# Problem: Primfaktorzerlegung mit while-Schleife



## Cherry07 (17. November 2007)

Hallo,

bin gerade dabei ein C-Code zu schreiben, der die Primfaktorzerlegung bei einer natuerlichen Zahl durchfuehren soll. 
Mein Problem dabei ist, dass das Programm mir nur die geraden Zahlen richtig zerlegt und die ungeraden Zahlen jedoch nicht.

Kann mir da jemand vielleicht mal helfen.

LG
Cherry07
_____________________
/*Primfaktorzerlegung*/

# include<stdio.h>

int main (void)

{
    int x, a=2;

    printf("Geben Sie eine natuerliche Zahl ein: ");
    scanf("%d", &x);

    if ((x==0) || (x==1))
    {
               printf("Werteingabe unzulaessig, da x nicht 0 oder 1 sein darf.");
    }

    else
    {	
	 while (x%a==0)
 	   {
             x=x/a;
             printf("%d,", a);

         while (x%a!=0)
	      {
	           a++;	
          }      
       }

     if (x%a!=0)
     {
         a++;
         x=x/a;
         printf("%d,", a);

         a++;
     }
    }

return 0;
}


----------



## SymTec (17. November 2007)

Dein Problem liegt beim "while (x%a==0)": Hier ist beim ersten Durchlauf a==2. Eine ungerade Zahl erfüllt die Bedingung (x%2==0) nicht; somit wird die gesamte schöne while-Schleife übersprungen.
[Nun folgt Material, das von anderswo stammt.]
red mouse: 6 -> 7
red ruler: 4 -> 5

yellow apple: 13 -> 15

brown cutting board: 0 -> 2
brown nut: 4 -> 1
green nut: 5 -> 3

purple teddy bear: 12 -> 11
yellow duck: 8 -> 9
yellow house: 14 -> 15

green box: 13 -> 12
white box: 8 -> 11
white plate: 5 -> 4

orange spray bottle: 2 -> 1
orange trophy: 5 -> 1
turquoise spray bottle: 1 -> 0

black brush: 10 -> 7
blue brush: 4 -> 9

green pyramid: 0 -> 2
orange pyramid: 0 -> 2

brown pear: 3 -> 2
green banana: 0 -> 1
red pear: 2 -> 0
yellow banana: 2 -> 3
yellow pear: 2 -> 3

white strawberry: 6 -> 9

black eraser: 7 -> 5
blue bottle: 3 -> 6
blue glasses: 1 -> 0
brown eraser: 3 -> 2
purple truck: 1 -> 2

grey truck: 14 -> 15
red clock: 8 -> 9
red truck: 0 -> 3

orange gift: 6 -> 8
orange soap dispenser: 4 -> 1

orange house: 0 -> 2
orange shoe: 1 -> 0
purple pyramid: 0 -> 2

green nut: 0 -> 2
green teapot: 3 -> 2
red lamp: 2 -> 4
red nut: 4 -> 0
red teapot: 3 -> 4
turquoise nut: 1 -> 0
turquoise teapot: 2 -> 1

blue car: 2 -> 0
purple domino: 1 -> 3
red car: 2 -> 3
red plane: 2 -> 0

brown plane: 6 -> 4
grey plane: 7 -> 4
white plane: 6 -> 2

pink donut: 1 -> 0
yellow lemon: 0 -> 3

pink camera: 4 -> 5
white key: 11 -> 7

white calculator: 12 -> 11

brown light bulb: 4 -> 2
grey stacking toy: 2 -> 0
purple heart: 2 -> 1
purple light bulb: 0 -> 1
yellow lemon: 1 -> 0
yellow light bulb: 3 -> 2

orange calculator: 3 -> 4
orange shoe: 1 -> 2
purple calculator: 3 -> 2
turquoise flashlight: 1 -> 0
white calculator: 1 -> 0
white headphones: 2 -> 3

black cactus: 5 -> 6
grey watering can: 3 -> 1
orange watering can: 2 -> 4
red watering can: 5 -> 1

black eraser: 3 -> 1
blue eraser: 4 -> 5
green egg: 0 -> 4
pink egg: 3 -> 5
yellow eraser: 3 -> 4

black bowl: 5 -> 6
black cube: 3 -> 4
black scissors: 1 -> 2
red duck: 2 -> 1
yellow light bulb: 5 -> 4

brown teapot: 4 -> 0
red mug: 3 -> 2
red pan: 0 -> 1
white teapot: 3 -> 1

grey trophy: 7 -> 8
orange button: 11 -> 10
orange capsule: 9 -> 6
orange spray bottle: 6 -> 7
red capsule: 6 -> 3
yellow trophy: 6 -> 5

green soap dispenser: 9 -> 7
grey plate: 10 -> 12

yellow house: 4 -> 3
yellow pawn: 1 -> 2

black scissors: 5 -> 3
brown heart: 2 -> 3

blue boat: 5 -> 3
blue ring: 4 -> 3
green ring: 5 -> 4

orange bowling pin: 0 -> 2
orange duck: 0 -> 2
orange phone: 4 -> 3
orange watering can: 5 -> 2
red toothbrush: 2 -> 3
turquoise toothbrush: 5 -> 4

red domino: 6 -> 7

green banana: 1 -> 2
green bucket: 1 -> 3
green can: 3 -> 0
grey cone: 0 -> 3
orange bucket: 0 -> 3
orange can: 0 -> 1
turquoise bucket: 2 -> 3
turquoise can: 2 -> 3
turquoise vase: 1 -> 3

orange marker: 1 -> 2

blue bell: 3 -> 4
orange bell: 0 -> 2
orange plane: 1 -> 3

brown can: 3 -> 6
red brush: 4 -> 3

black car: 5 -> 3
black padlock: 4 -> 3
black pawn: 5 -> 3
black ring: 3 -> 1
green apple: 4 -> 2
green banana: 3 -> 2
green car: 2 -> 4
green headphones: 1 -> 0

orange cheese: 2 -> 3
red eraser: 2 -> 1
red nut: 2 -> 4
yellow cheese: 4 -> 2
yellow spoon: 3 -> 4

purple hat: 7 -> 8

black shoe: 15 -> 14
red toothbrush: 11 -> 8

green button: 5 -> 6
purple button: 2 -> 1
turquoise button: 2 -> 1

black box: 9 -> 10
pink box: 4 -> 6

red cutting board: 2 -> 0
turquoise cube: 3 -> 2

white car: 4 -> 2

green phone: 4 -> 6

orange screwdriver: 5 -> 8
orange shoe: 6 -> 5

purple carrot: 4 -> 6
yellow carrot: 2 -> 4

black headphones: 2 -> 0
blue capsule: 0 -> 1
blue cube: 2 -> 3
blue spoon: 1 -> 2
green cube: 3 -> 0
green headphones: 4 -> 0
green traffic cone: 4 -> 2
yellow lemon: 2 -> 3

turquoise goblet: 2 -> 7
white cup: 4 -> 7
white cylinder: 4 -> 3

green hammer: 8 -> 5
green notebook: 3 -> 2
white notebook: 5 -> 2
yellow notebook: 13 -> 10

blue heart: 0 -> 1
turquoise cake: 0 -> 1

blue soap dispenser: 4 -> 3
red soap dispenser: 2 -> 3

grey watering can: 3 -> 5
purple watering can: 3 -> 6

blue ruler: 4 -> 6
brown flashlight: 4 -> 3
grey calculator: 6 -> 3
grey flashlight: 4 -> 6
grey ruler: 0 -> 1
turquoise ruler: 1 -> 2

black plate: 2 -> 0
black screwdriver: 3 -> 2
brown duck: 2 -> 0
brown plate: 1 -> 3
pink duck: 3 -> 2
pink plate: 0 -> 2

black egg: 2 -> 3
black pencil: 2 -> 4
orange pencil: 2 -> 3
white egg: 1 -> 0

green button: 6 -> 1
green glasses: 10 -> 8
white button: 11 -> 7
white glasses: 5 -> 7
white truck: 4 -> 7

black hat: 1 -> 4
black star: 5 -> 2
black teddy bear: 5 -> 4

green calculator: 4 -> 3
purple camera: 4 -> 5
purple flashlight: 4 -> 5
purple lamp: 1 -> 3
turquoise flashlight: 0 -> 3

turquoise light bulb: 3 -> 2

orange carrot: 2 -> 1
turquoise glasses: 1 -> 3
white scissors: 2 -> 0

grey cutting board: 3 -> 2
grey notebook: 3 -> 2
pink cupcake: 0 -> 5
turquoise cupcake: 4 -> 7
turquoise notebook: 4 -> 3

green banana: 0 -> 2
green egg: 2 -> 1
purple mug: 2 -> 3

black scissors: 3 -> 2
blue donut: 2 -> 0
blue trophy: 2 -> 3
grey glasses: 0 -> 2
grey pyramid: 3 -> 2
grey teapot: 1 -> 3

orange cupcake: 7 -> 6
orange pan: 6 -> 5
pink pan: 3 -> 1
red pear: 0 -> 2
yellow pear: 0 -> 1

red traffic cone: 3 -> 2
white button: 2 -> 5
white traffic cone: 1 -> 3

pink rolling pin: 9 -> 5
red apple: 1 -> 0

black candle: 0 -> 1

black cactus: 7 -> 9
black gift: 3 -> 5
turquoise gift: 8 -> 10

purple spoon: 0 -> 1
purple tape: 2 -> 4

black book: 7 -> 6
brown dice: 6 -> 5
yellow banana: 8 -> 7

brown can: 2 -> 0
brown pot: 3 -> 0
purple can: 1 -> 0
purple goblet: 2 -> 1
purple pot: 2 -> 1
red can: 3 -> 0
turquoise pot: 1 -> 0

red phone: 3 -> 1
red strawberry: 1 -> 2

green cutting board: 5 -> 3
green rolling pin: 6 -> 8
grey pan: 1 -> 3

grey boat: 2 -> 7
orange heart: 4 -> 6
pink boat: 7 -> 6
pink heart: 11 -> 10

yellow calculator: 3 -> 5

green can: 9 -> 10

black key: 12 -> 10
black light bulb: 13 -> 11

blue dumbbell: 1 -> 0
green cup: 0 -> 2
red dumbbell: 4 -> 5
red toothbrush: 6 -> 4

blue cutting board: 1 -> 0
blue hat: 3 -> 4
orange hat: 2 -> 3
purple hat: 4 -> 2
Ich selbst kann kein C, aber wenn du vor dem Ausdruck nochmal die Schleife

while (x%a!=0)
{
a++;
}

einfügst, ist das Problem gelöst (wenn auch nicht ideal).


----------



## Cherry07 (18. November 2007)

Hallo,

vielen Dank für die Hilfe. Das Programm läuft jetzt einwandfrei.

Gruß
Cherry


----------